In the Night In the Dark
by Roger Johnson
Review by Mario Guslandi
MX Publishing Paperback ISBN/ITEM#: 9781780920504
Date: 30 November 2011 List Price $19.95 Amazon US / Amazon UK / Show Official Info /
Roger Johnson is a dark fantasy writer…and a chameleon. Ten years ago he published a collection of ghost stories in the tradition of MR James, entitled A Ghostly Crew: Tales of the Endeavour , including fifteen uncanny tales of reincarnation, witchcraft and revenge, featuring demons and other ghastly creatures, revengeful revenants and so on. Three of the stories, "The Scarecrow" where folklore gets a deadly , terrifying aspect, "The Wall-Painting" disclosing the true nature of a sinister saint, and "The Soldier", about a strange army in a very strange church, were selected for a famous Year’s Best anthology. Slightly revised, the tales originally assembled in that early collection constitute now the first section of the present volume.
By contrast, the stories contained in the second section of In the Night In the Dark exhibit a quite different kind of fiction. Instead of the unnerving, eerie quality typical of the classic ghost stories, Johnson provides here a bunch of vivid Lovecraftian pastiches ("Aliah Warden", "The Dreaming City", etc.) as well as a few tales revisiting the themes and the atmosphere related to Robert W Chambers' famous "The King in Yellow", with a little help by Oscar Wilde.
To further prove the eclectic character of Johnson's work, the final section of the book, called "More Things in Heaven and Earth" is a miscellanea of different styles and moods in the field of dark fantasy, such as the adventures of an incompetent ghost hunter and the clever semi-historical reconstruction of the infamous activities of the Bloody Countess, Elisabeth Bathory, depicted in the excellent "Love, Death and the Maiden".

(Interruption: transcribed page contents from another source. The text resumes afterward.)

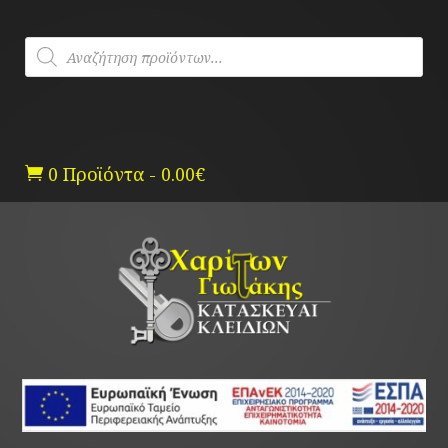
Skip
to
Products
content
search
0 Προϊόντα
-
0.00
€

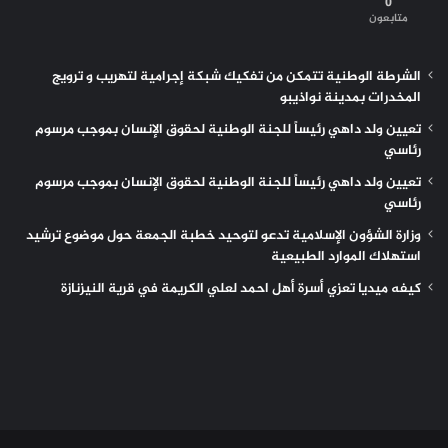
0
متابعون
الشرطة الوطنية تتمكن من تفكيك شبكة إجرامية لتهريب و ترويج
المخدرات بمدينة نواذيبو
تعيين ولد داهي رئيساً للجنة الوطنية لحقوق الإنسان بموجب مرسوم
رئاسي
تعيين ولد داهي رئيساً للجنة الوطنية لحقوق الإنسان بموجب مرسوم
رئاسي
وزارة الشؤون الإسلامية تدعو لتوحيد خطبة الجمعة حول موضوع ترشيد
استهلاك الموارد الطبيعية
كيفه ميديا تعزي أسرة أهل احمد لعلي الكريمة في قرية النيزنازة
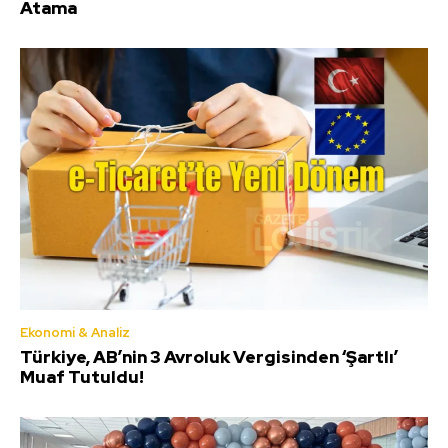
Atama
Ekonomi & Analiz
Türkiye, AB’nin 3 Avroluk Vergisinden ‘Şartlı’
Muaf Tutuldu!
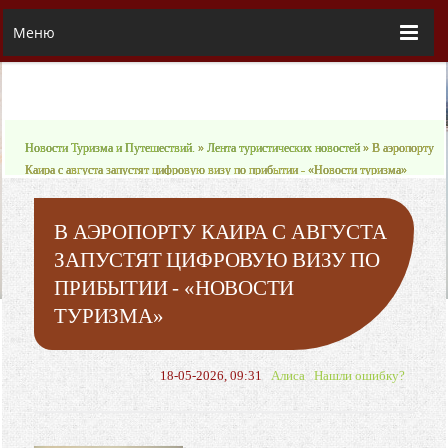
Меню
Новости Туризма и Путешествий.
»
Лента туристических новостей
» В аэропорту
Каира с августа запустят цифровую визу по прибытии - «Новости туризма»
В АЭРОПОРТУ КАИРА С АВГУСТА
ЗАПУСТЯТ ЦИФРОВУЮ ВИЗУ ПО
ПРИБЫТИИ - «НОВОСТИ
ТУРИЗМА»
18-05-2026, 09:31
Алиса
Нашли ошибку?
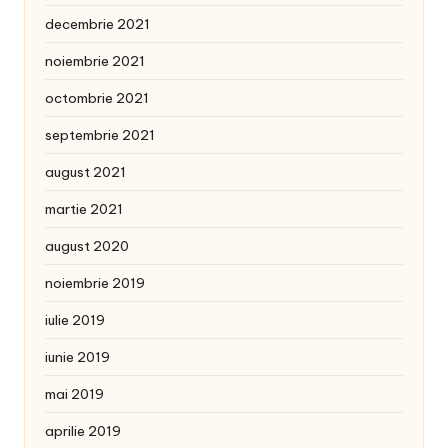
decembrie 2021
noiembrie 2021
octombrie 2021
septembrie 2021
august 2021
martie 2021
august 2020
noiembrie 2019
iulie 2019
iunie 2019
mai 2019
aprilie 2019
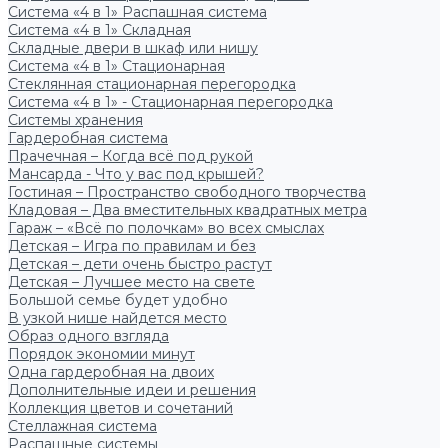
Система «4 в 1» Распашная система
Система «4 в 1» Складная
Складные двери в шкаф или нишу
Система «4 в 1» Стационарная
Стеклянная стационарная перегородка
Система «4 в 1» - Стационарная перегородка
Системы хранения
Гардеробная система
Прачечная – Когда всё под рукой
Мансарда - Что у вас под крышей?
Гостиная – Пространство свободного творчества
Кладовая – Два вместительных квадратных метра
Гараж – «Всё по полочкам» во всех смыслах
Детская – Игра по правилам и без
Детская – дети очень быстро растут
Детская – Лучшее место на свете
Большой семье будет удобно
В узкой нише найдется место
Образ одного взгляда
Порядок экономии минут
Одна гардеробная на двоих
Дополнительные идеи и решения
Коллекция цветов и сочетаний
Стеллажная система
Распашные системы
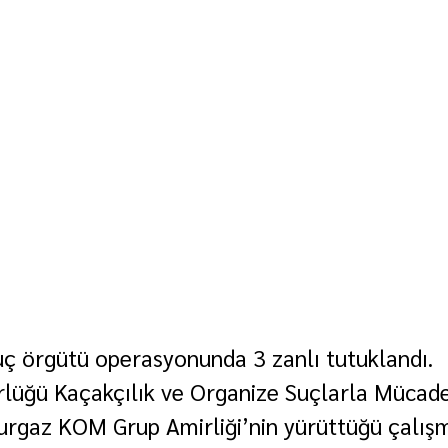
ç örgütü operasyonunda 3 zanlı tutuklandı.
rlüğü Kaçakçılık ve Organize Suçlarla Mücade
burgaz KOM Grup Amirliği’nin yürüttüğü çalış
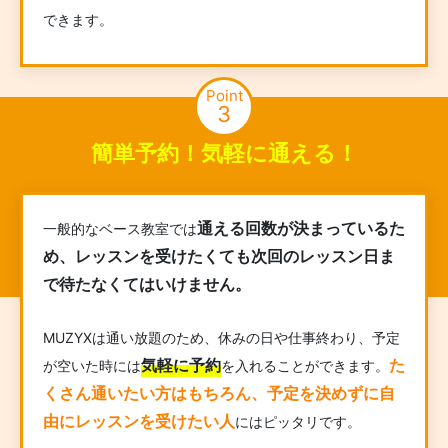
できます。
Point
3
簡単予約！気軽に通える！
通える回数が決まっているた
一般的なベース教室では
め、レッスンを受けたくても次回のレッスン日ま
で待たなくてはいけません。
MUZYXは通い放題のため、休みの日や仕事終わり、予定
気軽に予約
た
が空いた時には
を入れることができます。
くさん通いたい方はもちろん、予定を決めずに自
由にレッスンを受けたい人
にはピッタリです。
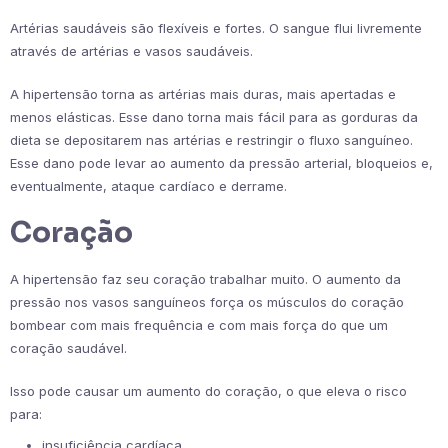
Artérias saudáveis ​​são flexíveis e fortes. O sangue flui livremente
através de artérias e vasos saudáveis.
A hipertensão torna as artérias mais duras, mais apertadas e
menos elásticas. Esse dano torna mais fácil para as gorduras da
dieta se depositarem nas artérias e restringir o fluxo sanguíneo.
Esse dano pode levar ao aumento da pressão arterial, bloqueios e,
eventualmente, ataque cardíaco e derrame.
Coração
A hipertensão faz seu coração trabalhar muito. O aumento da
pressão nos vasos sanguíneos força os músculos do coração
bombear com mais frequência e com mais força do que um
coração saudável.
Isso pode causar um aumento do coração, o que eleva o risco
para:
insuficiência cardíaca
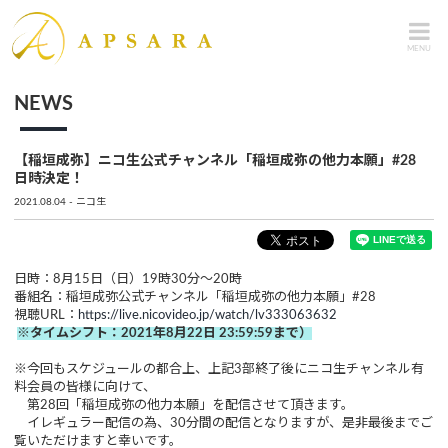
MENU
NEWS
【稲垣成弥】ニコ生公式チャンネル「稲垣成弥の他力本願」#28
日時決定！
2021.08.04
ニコ生
日時：8月15日（日）19時30分～20時
番組名：稲垣成弥公式チャンネル「稲垣成弥の他力本願」#28
視聴URL：
https://live.nicovideo.jp/watch/lv333063632
※
タイムシフト：2021年8月22日 23:59:59まで）
※今回もスケジュールの都合上、上記3部終了後にニコ生チャンネル有
料会員の皆様に向けて、
第28回「稲垣成弥の他力本願」を配信させて頂きます。
イレギュラー配信の為、30分間の配信となりますが、是非最後までご
覧いただけますと幸いです。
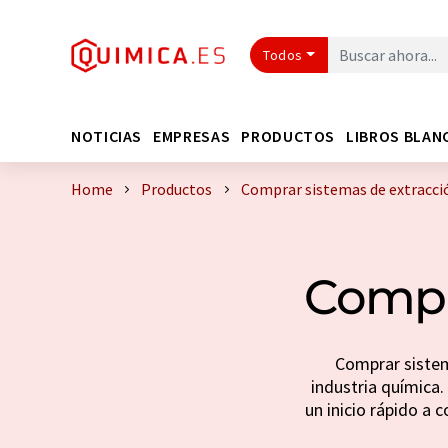
Todos
NOTICIAS
EMPRESAS
PRODUCTOS
LIBROS BLAN
Home
Productos
Comprar sistemas de extracci
Compr
Comprar sistem
industria química. 
un inicio rápido a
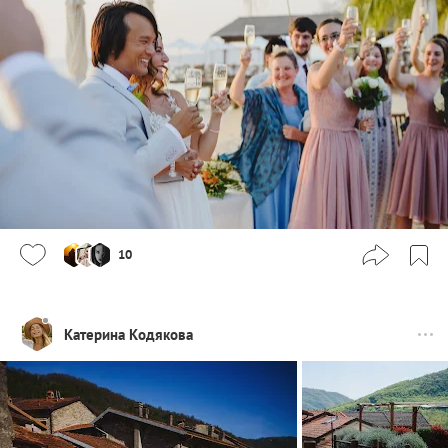
10
Катерина Кодякова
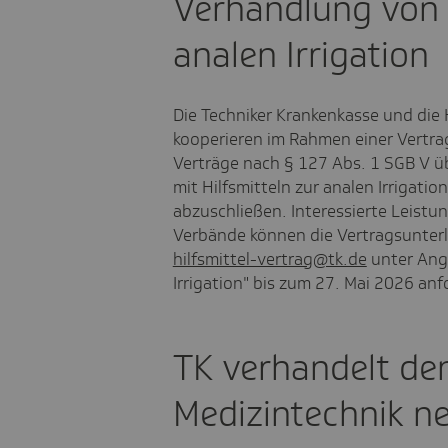
Verhandlung von H
analen Irrigation
Die Techniker Krankenkasse und die
kooperieren im Rahmen einer Vertra
Verträge nach § 127 Abs. 1 SGB V üb
mit Hilfsmitteln zur analen Irrigati
abzuschließen. Interessierte Leistu
Verbände können die Vertragsunterl
hilfsmittel-vertrag@tk.de
unter Ang
Irrigation" bis zum 27. Mai 2026 anf
TK verhandelt de
Medizintechnik n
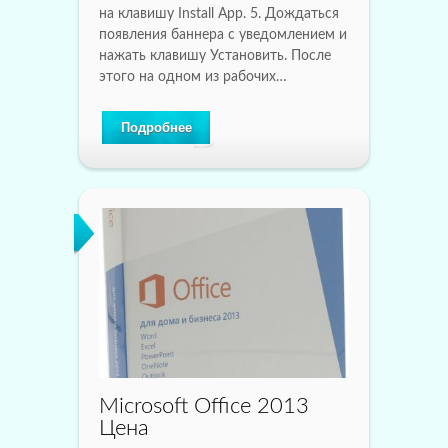
на клавишу Install App. 5. Дождаться
появления баннера с уведомлением и
нажать клавишу Установить. После
этого на одном из рабочих…
Подробнее
Microsoft Office 2013
Цена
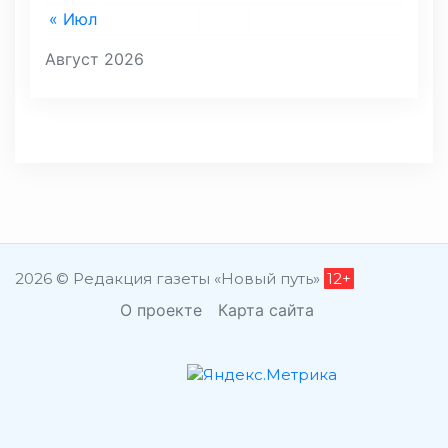
« Июл
Август 2026
2026 © Редакция газеты «Новый путь»
12+
О проекте
Карта сайта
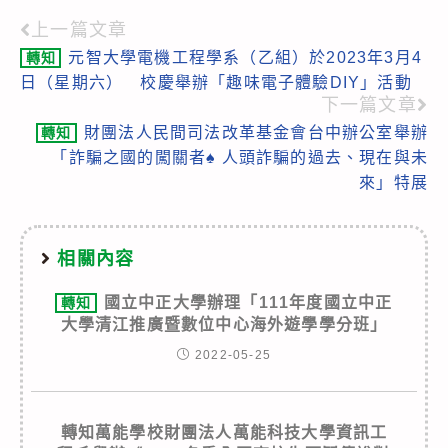
上一篇文章
Read
元智大學電機工程學系（乙組）於2023年3月4
轉知
more
日（星期六） 校慶舉辦「趣味電子體驗DIY」活動
articles
下一篇文章
財團法人民間司法改革基金會台中辦公室舉辦
轉知
「詐騙之國的闖關者♠ 人頭詐騙的過去、現在與未
來」特展
相關內容
國立中正大學辦理「111年度國立中正
轉知
大學清江推廣暨數位中心海外遊學學分班」
2022-05-25
轉知萬能學校財團法人萬能科技大學資訊工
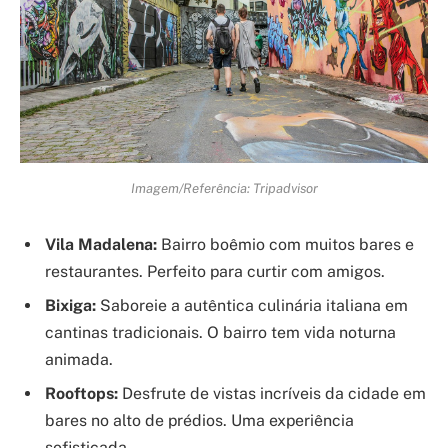
Imagem/Referência: Tripadvisor
Vila Madalena:
Bairro boêmio com muitos bares e
restaurantes. Perfeito para curtir com amigos.
Bixiga:
Saboreie a autêntica culinária italiana em
cantinas tradicionais. O bairro tem vida noturna
animada.
Rooftops:
Desfrute de vistas incríveis da cidade em
bares no alto de prédios. Uma experiência
sofisticada.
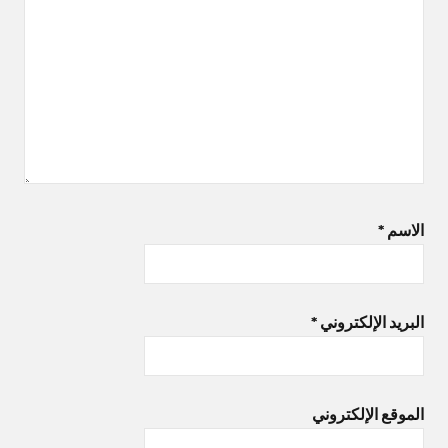
الاسم
*
البريد الإلكتروني
*
الموقع الإلكتروني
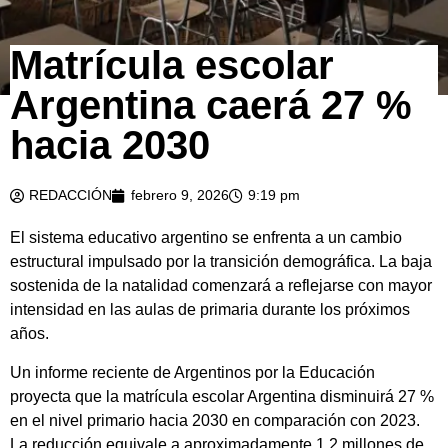
Matrícula escolar
Argentina caerá 27 %
hacia 2030
REDACCIÓN
febrero 9, 2026
9:19 pm
El sistema educativo argentino se enfrenta a un cambio
estructural impulsado por la transición demográfica. La baja
sostenida de la natalidad comenzará a reflejarse con mayor
intensidad en las aulas de primaria durante los próximos
años.
Un informe reciente de Argentinos por la Educación
proyecta que la matrícula escolar Argentina disminuirá 27 %
en el nivel primario hacia 2030 en comparación con 2023.
La reducción equivale a aproximadamente 1,2 millones de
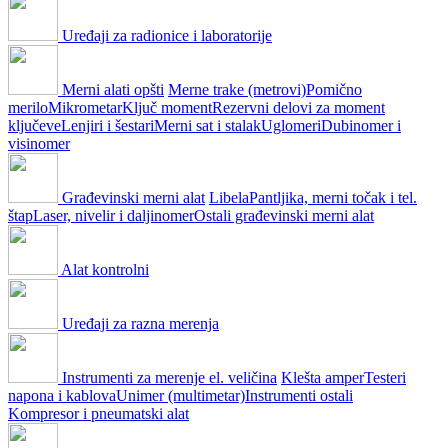
Uređaji za radionice i laboratorije
Merni alati opšti
Merne trake (metrovi)
Pomično
merilo
Mikrometar
Ključ moment
Rezervni delovi za moment
ključeve
Lenjiri i šestari
Merni sat i stalak
Uglomeri
Dubinomer i
visinomer
Građevinski merni alat
Libela
Pantljika, merni točak i tel.
štap
Laser, nivelir i daljinomer
Ostali građevinski merni alat
Alat kontrolni
Uređaji za razna merenja
Instrumenti za merenje el. veličina
Klešta amper
Testeri
napona i kablova
Unimer (multimetar)
Instrumenti ostali
Kompresor i pneumatski alat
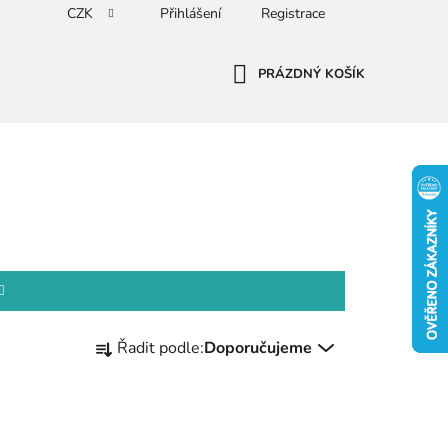
CZK
Přihlášení
Registrace
PRÁZDNÝ KOŠÍK
NÁKUPNÍ
KOŠÍK
Ř
Řadit podle:
Doporučujeme
a
z
e
n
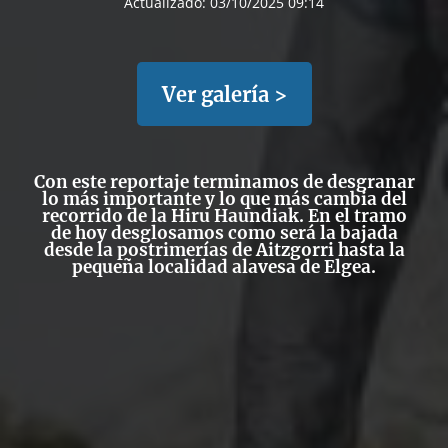
Actualizado:
03/10/2025 09:14
Ver galería >
Con este reportaje terminamos de desgranar
lo más importante y lo que más cambia del
recorrido de la Hiru Haundiak. En el tramo
de hoy desglosamos como será la bajada
desde la postrimerías de Aitzgorri hasta la
pequeña localidad alavesa de Elgea.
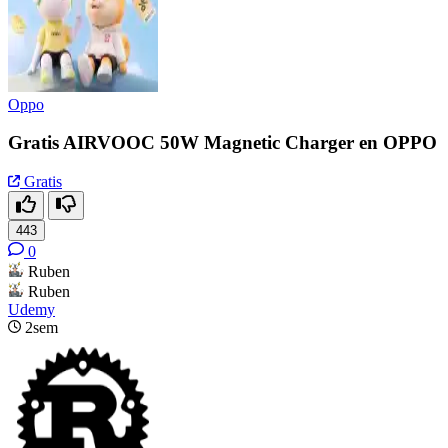
Oppo
Gratis AIRVOOC 50W Magnetic Charger en OPPO
Gratis
443
0
Ruben
Ruben
Udemy
2sem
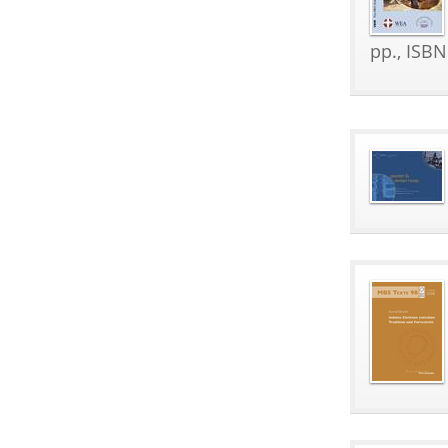
pp., ISB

Johnson’s talent as an author of dark fiction is striking and his ability to explore the different shades of the genre are remarkable as shown in this very enjoyable book. It is time for him, however, after paying his tribute to the genre masters, to fully develop his own narrative voice, which is certainly strong enough to tell his own story and sing his own music.